• [WORK ORDER 1] In the passage on college graduation rates, what position does Doug Shapiro hold?
::: EXTRACTED TEXT
In many ways, this is a story about the recession and its aftermath, said Doug Shapiro, executive research director of the National Student Clearinghouse Research Center. In 2009, a lot more people went to college — many to take shelter from the bad economy or to learn new skills. Far more of those students were adults and part-timers, who tend to have lower graduation rates.

Then, as the job market slowly improved, many students dropped out.

“Many of these students may have chosen to leave college — whether they had a degree or not — if there was a better job waiting for them in the improving economy,” Shapiro said.

Others left because rising tuition made college unaffordable, he said. Meanwhile, cuts to state funding made it tougher for schools to provide the classes and support services students needed to graduate.

“At the same time that the enrollments were going up, the funding was going down, so there was a real squeeze on the institutions that made it harder for them to meet the needs of this big influx of students,” Shapiro said.  

Still, many see the latest report as another sign that colleges — and high schools, for that matter — are not doing enough to help students make it to graduation.

Some schools have made significant gains in graduating more students, said Amy Laitinen, director for higher education at the New America Foundation, but the report paints colleges with a broad brush.

“It’s important to raise the flag and make sure that we’re paying attention to it, but we have to get much more detailed to figure out which schools are serving students better,” she said.
::::::
::: ENTRIES PROVIDED
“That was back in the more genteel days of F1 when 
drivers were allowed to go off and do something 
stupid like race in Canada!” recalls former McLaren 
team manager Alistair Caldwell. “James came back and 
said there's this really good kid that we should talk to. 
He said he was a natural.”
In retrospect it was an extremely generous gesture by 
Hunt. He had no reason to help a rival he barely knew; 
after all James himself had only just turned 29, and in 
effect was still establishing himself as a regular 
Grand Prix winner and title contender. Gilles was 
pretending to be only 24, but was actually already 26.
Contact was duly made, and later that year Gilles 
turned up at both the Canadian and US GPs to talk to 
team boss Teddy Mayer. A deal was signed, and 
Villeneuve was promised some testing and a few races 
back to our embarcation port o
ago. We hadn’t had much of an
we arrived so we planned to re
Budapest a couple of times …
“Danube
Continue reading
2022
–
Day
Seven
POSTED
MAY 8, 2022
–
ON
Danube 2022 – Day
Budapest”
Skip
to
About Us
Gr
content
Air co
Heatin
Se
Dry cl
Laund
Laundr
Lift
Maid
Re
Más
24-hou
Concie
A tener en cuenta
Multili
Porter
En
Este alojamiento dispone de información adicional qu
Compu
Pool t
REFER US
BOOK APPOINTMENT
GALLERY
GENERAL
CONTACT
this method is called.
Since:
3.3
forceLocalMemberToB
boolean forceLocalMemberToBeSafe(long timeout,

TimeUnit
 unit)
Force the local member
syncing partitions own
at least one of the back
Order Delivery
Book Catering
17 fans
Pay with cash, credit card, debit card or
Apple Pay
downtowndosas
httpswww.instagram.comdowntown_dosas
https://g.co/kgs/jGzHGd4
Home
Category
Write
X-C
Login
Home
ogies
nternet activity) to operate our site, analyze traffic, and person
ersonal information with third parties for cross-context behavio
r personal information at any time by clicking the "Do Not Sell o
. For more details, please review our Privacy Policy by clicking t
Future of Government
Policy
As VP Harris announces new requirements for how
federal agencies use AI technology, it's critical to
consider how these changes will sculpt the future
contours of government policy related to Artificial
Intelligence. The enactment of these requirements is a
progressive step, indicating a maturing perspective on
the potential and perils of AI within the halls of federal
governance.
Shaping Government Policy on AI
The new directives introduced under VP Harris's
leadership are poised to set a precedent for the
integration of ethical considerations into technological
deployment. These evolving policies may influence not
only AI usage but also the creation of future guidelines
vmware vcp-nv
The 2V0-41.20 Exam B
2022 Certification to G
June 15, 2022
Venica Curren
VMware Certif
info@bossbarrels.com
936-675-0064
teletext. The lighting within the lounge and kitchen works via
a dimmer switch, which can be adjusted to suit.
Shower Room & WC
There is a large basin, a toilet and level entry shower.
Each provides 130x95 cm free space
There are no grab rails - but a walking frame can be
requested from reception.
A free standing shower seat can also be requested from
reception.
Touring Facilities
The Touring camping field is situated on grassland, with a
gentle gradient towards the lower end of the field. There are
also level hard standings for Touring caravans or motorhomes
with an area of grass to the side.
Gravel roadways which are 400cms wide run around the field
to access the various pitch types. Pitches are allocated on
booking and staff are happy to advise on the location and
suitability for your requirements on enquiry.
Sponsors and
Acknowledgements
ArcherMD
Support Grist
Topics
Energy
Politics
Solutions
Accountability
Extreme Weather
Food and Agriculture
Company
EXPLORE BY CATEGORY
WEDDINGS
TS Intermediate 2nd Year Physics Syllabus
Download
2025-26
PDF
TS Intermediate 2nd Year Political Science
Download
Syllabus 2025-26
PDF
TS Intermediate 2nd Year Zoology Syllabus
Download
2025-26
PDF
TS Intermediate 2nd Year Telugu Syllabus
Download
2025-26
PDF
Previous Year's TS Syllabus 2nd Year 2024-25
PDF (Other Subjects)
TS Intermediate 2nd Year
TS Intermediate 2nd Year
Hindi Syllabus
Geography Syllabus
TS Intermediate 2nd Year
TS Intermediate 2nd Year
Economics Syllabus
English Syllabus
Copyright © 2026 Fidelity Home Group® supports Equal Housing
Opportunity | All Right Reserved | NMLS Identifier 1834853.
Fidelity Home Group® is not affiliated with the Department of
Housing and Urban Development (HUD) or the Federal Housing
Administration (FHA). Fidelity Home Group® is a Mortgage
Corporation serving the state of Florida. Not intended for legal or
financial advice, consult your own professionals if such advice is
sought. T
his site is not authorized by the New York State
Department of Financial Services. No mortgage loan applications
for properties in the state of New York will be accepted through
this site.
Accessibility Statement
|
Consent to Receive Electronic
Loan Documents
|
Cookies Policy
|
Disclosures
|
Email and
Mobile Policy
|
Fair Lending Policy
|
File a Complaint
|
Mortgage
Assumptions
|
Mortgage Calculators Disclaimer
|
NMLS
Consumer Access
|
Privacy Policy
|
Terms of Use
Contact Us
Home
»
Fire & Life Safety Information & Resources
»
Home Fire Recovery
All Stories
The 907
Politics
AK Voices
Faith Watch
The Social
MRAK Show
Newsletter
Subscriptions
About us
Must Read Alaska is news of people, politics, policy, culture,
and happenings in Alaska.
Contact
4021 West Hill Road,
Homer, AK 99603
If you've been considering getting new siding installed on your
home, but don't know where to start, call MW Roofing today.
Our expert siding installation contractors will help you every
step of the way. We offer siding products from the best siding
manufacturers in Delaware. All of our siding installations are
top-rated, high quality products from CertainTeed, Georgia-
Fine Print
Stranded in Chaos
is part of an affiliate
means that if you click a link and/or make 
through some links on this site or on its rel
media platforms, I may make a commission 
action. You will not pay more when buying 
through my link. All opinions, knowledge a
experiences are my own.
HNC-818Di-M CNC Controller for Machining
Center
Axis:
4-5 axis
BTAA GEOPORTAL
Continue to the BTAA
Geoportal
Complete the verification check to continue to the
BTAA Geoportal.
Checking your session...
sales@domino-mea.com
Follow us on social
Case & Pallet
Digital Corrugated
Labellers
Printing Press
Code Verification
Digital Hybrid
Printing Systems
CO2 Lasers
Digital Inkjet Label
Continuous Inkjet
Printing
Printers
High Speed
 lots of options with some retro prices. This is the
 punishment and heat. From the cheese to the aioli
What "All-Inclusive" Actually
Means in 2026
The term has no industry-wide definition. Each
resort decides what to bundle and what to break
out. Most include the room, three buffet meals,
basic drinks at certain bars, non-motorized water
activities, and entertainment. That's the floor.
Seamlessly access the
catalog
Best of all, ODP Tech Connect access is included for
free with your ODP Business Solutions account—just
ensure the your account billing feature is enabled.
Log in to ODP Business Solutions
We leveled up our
::::::
• [WORK ORDER 2] Rewrite the records as a numbered list, from their first line through the line containing "effect was still", leaving out any blank lines.

• [TASK RESULT 1] He is executive research director of the National Student Clearinghouse Research Center.

• [TASK RESULT 2]
1. “That was back in the more genteel days of F1 when 
2. drivers were allowed to go off and do something 
3. stupid like race in Canada!” recalls former McLaren 
4. team manager Alistair Caldwell. “James came back and 
5. said there's this really good kid that we should talk to. 
6. He said he was a natural.”
7. In retrospect it was an extremely generous gesture by 
8. Hunt. He had no reason to help a rival he barely knew; 
9. after all James himself had only just turned 29, and in 
10. effect was still establishing himself as a regular 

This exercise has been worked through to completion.